A bill to change the New York constitution to allow sports betting was recommitted to committee on Thursday, according to tracking at the NY Senate website, as lawmakers struggle to pass existing legislation to legalize wagering in the state.
The bill would authorize wagering at gaming facilities in the state; it would also require approval of the state’s voters via a referendum.
It’s not clear if S 1282 a serious effort to legalize sports betting in the state. The bill has seen no action in the legislature other than its introduction in 2017 and referrals to the attorney general for that office’s opinion.
But with less than a week left in the legislature’s session and no clear path forward for other efforts, it stands as a possible alternative for NY sports betting.
A look at this other NY sports betting bill
The bill was originally introduced by Sen. Tony Avella, who represents Queens in New York City.
The bill amends the constitution to allow sports betting; here’s the summary:
Authorizes gambling on professional sporting events and athletic events sponsored by universities or colleges at betting facilities located at thoroughbred and harness racetracks operating in this state, in simulcast theaters operated by off-track betting corporations and in any constitutionally authorized casino facility; provides that the proceeds of such gambling be applied exclusively to or in aid or support of education.
It would take out of the equation and constitutional questions about the bills from Assemblymember Gary Pretlow and Sen. John Bonacic. Those have been raised by the Oneida Nation, among others.
An inquiry with Avella’s office about the bill was not immediately returned. Avella has actually sponsored similar bills on sports wagering dating back to 2011. But, with the US Supreme Court striking down the federal wagering ban last month, the interest in NY sports betting has ratcheted up.
This sports betting bill would have problems…
This is not a panacea to having sports betting in New York in the short term.

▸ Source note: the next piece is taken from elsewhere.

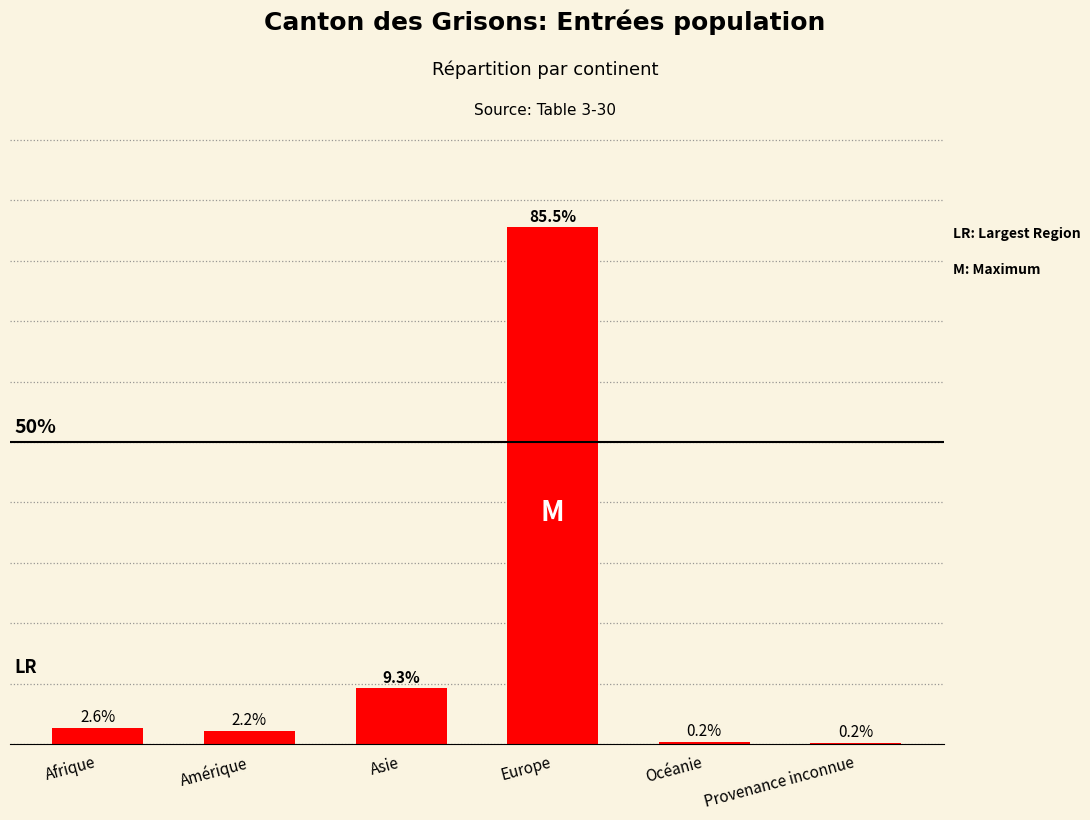

Between Océanie and Asie, which is larger?

Asie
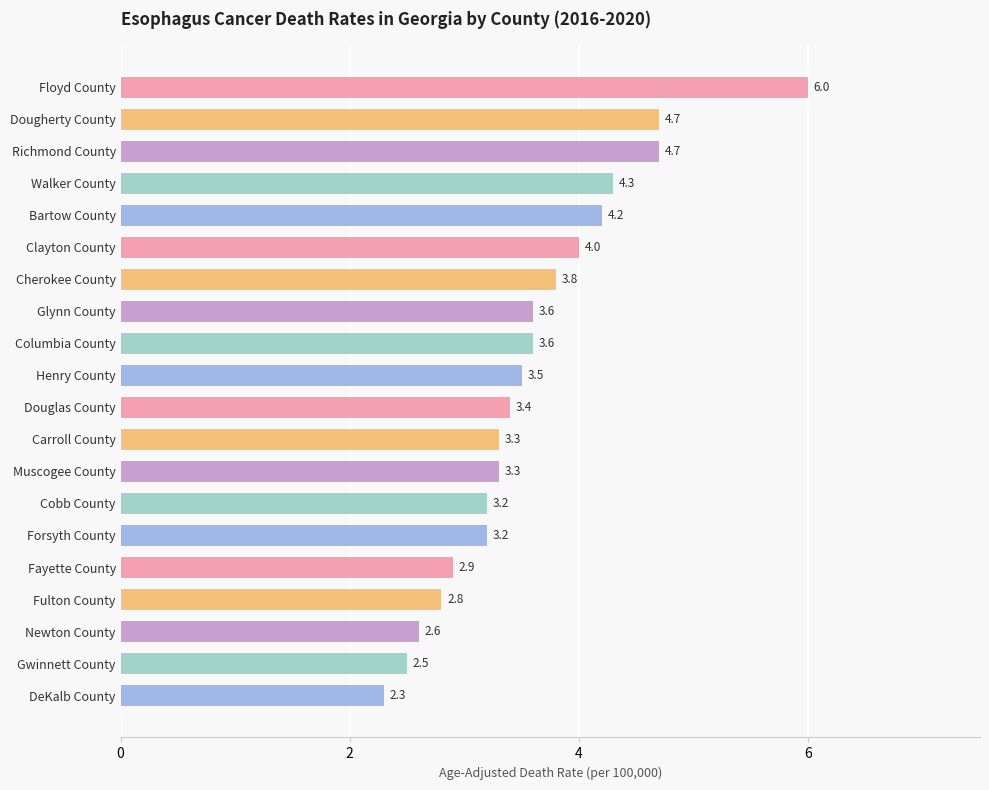

Approximately how many times larger is the value at Fulton County compared to Richmond County?

0.6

Here are the steps it would have to take:
- The bill would have to pass the Assembly and the Senate in the next week. It would not need the signature of Gov. Andrew Cuomo.
- It would have to pass the Assembly and Senate AGAIN in the next legislative session, any time after the new legislature is seated after November elections.
- The measure would have to be approved via referendum by the state’s voters.
So, that seemingly leads to a timeline of legal wagering in 2020, if all would happen as outlined above.
And how likely is that scenario in the first place? Let’s just say we’re not betting on it happen based on current information.